Here are Google’s definitions of apology:

a·pol·o·gy 

  1. regretful acknowledgment of an offense or failure: “my apologies for the delay”.
  2. A formal, public statement of regret, such as one issued by a newspaper, government, or other organization.

So Obama didn’t say the word apology. I don’t see in the definition that someone must say the word apology. He did say there was some ‘danger’ and ‘arrogance’ in America’s actions, and America made ‘failures’ and ‘mistakes’ (under prior, Republican, administrations, of course).

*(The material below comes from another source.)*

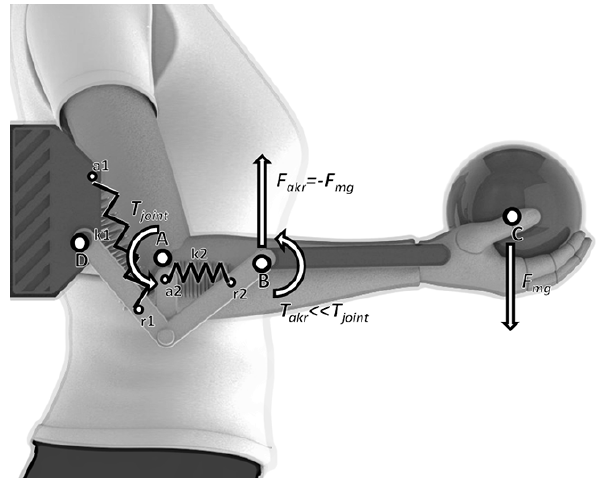
Figure 4. Example of serial akr mechanism used for an elbow sup- port exoskeleton. The user’s elbow join is located at A, a load is applied at point C, and point B is located arbitrarily along the line AC.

Now, presumably, he was saying these things because he wanted to acknowledge regrettable offenses. (The opposite of course would be that our ‘mistakes and failures,’ were somehow ‘fortunate benefits’ to our foreign allies. I don’t think that is what he meant.)

We often hear about no apology apologies from politicians and celebrities that have made unsavory comments. It usually goes something like this: “I’m sorry if I offended someone,” or better yet “Sorry if you were offended.”

But now, we have a different sort of no apology, apology. If the particular word apology doesn’t come forth from your lips then you obviously had not intention to apologize. But, by that logic, we have to accept as legitimate all those half-hearted apologies. We don’t get to have it both ways. If you say you’re sorry but don’t mean it, that’s not a real apology. But now, if you make a gesture of apology, but don’t specifically say I’m sorry, then your sincerity is meaningless? Wrong.]